El lenguaje del diablo

Tal parece que el diablo no está en el lejano infierno que nos enseñaron de niños, sino en la punta de nuestra propia lengua.

18 de noviembre, 2025 El lenguaje del diablo

Tengo un amigo al cual admiro profundamente. Carlos Sosa Velasco es un médico cirujano salvadoreño, quien, pese a su apretada agenda como jefe del servicio de urgencias en un hospital en San Salvador, se da tiempo para escribir de una forma que dice mucho a quienes tenemos el privilegio de leerlo.

En esta oportunidad me hizo llegar una de sus últimas obras. Se intitula “Manual para corromper el alma”. Con una prosa clara y bien cuidada va desarrollando su planteamiento acerca de la corrupción, origen y desarrollo, hasta explicar los alcances que, por desgracia, ha llegado a tener en nuestra sociedad. De alguna manera las sociedades de distintas partes del mundo se asemejan, y más todavía las de dos países latinoamericanos.

Carlos presenta una hipótesis poderosa para explicar cómo es que la corrupción se va anidando en el interior de cualquiera de nosotros, hasta llegar a contaminar todos los pensamientos, los dichos y los actos en nuestro día a día. A lo largo del libro la voz narrativa es la del diablo. Inicia mencionando que hay sombras que no matan, pero si las descuidamos terminarán viviendo en nuestro interior. Más adelante compara el alma humana con un muro recién pintado al que basta solamente una gota de humedad para ir descomponiendo su blancura, y que detrás de la afirmación que nos hacemos a nosotros mismos ante una tentación, de “solo esta vez” va a desarrollarse una larga cadena de eventos fuera de lo debido, y cada uno de ellos nos coloca más y más en la ceguera de no ver cómo nos vamos alejando del lado correcto de la historia. Aplicable a nuestros actos individuales, como a la forma de proceder de figuras públicas, en particular –vienen a mi mente, no sé por qué—nuestros gobernantes.

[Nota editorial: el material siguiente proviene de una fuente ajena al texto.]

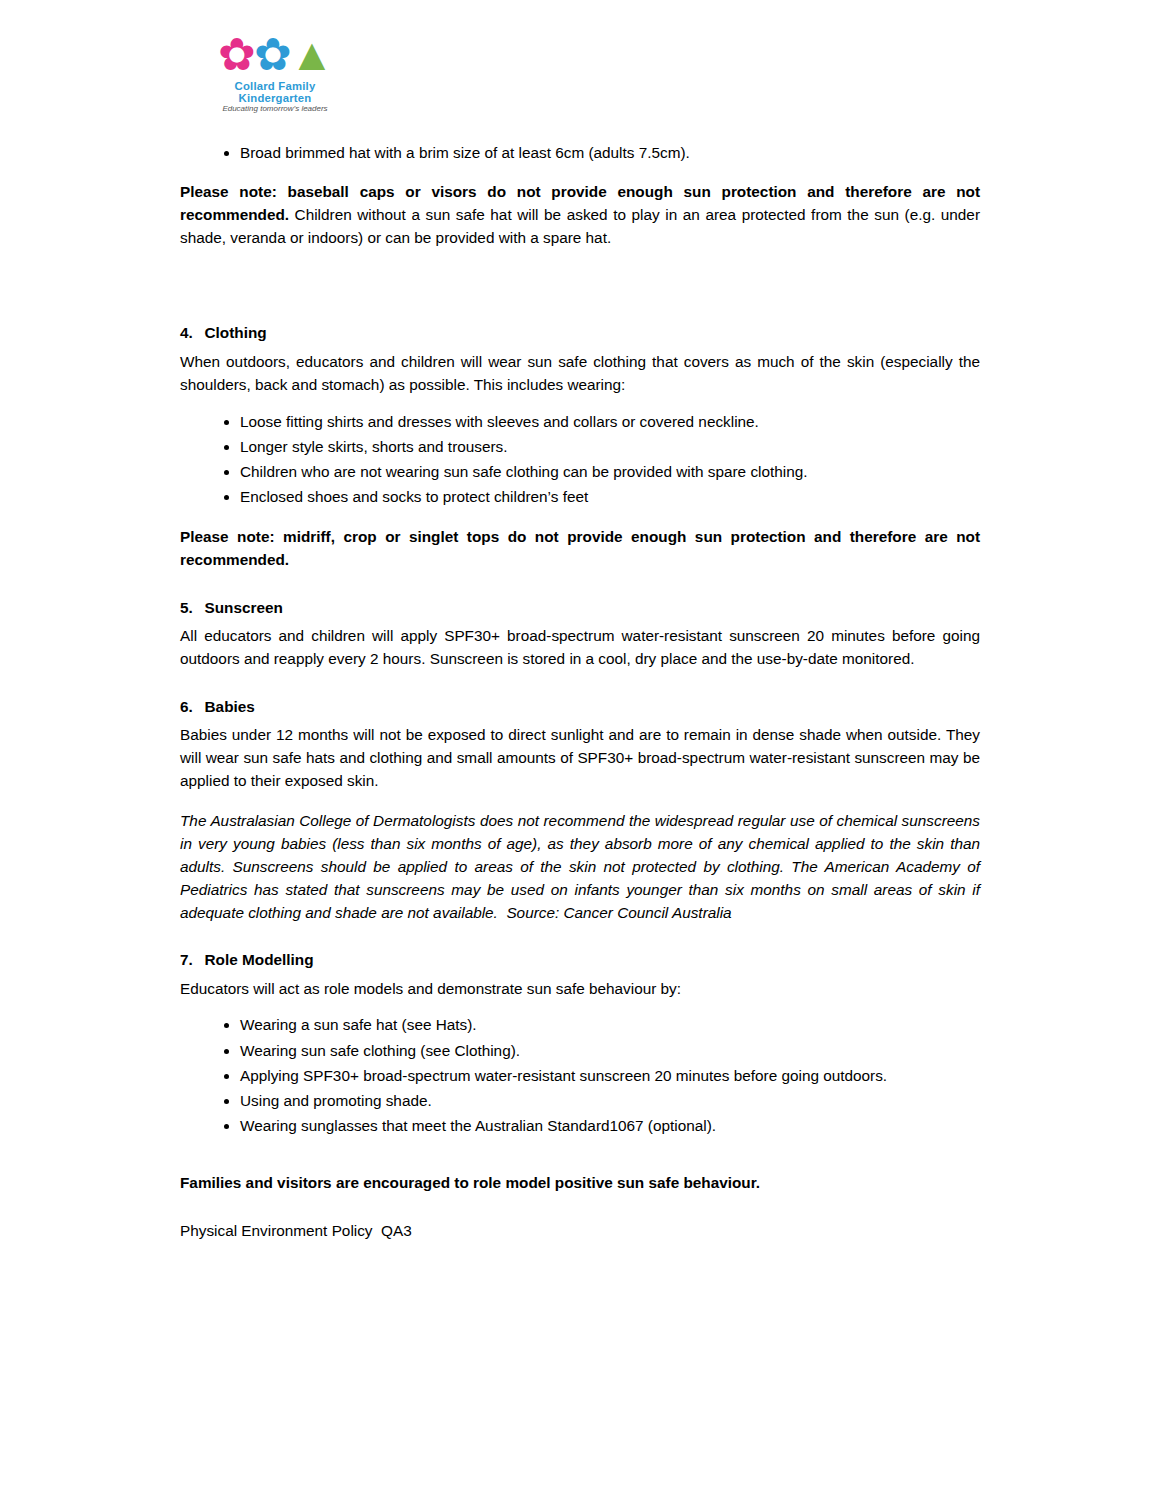✿✿▲
Collard Family Kindergarten
Educating tomorrow’s leaders
Broad brimmed hat with a brim size of at least 6cm (adults 7.5cm).
Please note: baseball caps or visors do not provide enough sun protection and therefore are not recommended. Children without a sun safe hat will be asked to play in an area protected from the sun (e.g. under shade, veranda or indoors) or can be provided with a spare hat.
4. Clothing
When outdoors, educators and children will wear sun safe clothing that covers as much of the skin (especially the shoulders, back and stomach) as possible. This includes wearing:
Loose fitting shirts and dresses with sleeves and collars or covered neckline.
Longer style skirts, shorts and trousers.
Children who are not wearing sun safe clothing can be provided with spare clothing.
Enclosed shoes and socks to protect children’s feet
Please note: midriff, crop or singlet tops do not provide enough sun protection and therefore are not recommended.
5. Sunscreen
All educators and children will apply SPF30+ broad-spectrum water-resistant sunscreen 20 minutes before going outdoors and reapply every 2 hours. Sunscreen is stored in a cool, dry place and the use-by-date monitored.
6. Babies
Babies under 12 months will not be exposed to direct sunlight and are to remain in dense shade when outside. They will wear sun safe hats and clothing and small amounts of SPF30+ broad-spectrum water-resistant sunscreen may be applied to their exposed skin.
The Australasian College of Dermatologists does not recommend the widespread regular use of chemical sunscreens in very young babies (less than six months of age), as they absorb more of any chemical applied to the skin than adults. Sunscreens should be applied to areas of the skin not protected by clothing. The American Academy of Pediatrics has stated that sunscreens may be used on infants younger than six months on small areas of skin if adequate clothing and shade are not available. Source: Cancer Council Australia
7. Role Modelling
Educators will act as role models and demonstrate sun safe behaviour by:
Wearing a sun safe hat (see Hats).
Wearing sun safe clothing (see Clothing).
Applying SPF30+ broad-spectrum water-resistant sunscreen 20 minutes before going outdoors.
Using and promoting shade.
Wearing sunglasses that meet the Australian Standard1067 (optional).
Families and visitors are encouraged to role model positive sun safe behaviour.
Physical Environment Policy QA3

Una frase contundente de la pluma del escritor es la que afirma: “Lo merezco”. En sus palabras, este es el verdadero himno de la caída. A raíz de eso es que comenzamos a percibir las cosas de un modo distorsionado y a sentir que cualquiera de nuestros actos fuera de la legalidad quedará finalmente justificado.

Más adelante Sosa nos habla de la personalidad del que actúa de este modo. Quizá se considera a sí mismo un buen ser humano, incapaz de faltar a la verdad y el bien. O quizá se presenta al mundo de esta forma, aunque muy en su interior sepa que las cosas no son precisamente así. Quiere vendernos la imagen del personaje virtuoso, bien intencionado e incapaz de cometer un acto indebido, y así hacer lucir a quienes lo señalen como difamadores y malévolos.

Páginas más adelante el escritor señala que la justificación destruye el bien absoluto, puesto que todo se vuelve relativo y la calidad moral de las cosas dependerá del punto de vista de quien las califica. Ello genera una variabilidad acomodaticia en la que un ser humano puede lograr ajustar sus intereses –así sean estos mezquinos—a la narrativa con que se busca seducir a otros.

En ese universo creado para justificar cualquiera de sus acciones, él mismo se convierte en juez, abogado y verdugo, cuidando de evitar que el dedo de su propia ley señale hacia sí mismo. Elude toda responsabilidad, e invariablemente habrá de buscar en su entorno culpables, a quienes fincar cargos de lo que ocurre.

El mal no habita en los abismos. Lo hace en los pequeños actos cotidianos en los cuales se va dejando caer una gota de moho moral que finalmente contamine todo el ambiente, y que genere los dichos a modo, las decisiones tibias y los silencios que convengan al sostenimiento de lo que se busca enarbolar como verdad absoluta. Por más que las evidencias puedan apuntar directamente a su persona, su narrativa desviará la atención en otro sentido.

Termina con una frase que se quedó resonando en mí, tanto que me obliga a colocar este maravilloso tratado como un libro de cabecera al cual habré de recurrir en distintos momentos de mi vida, cuando la conciencia de la descomposición social que estamos viviendo intente sobrepasarme y ahogarme. Lanza Carlos Sosa, en las últimas líneas de su obra, a través de la voz del diablo narrador su estocada final: “No necesito el fuego: me basta un poco de lenguaje.”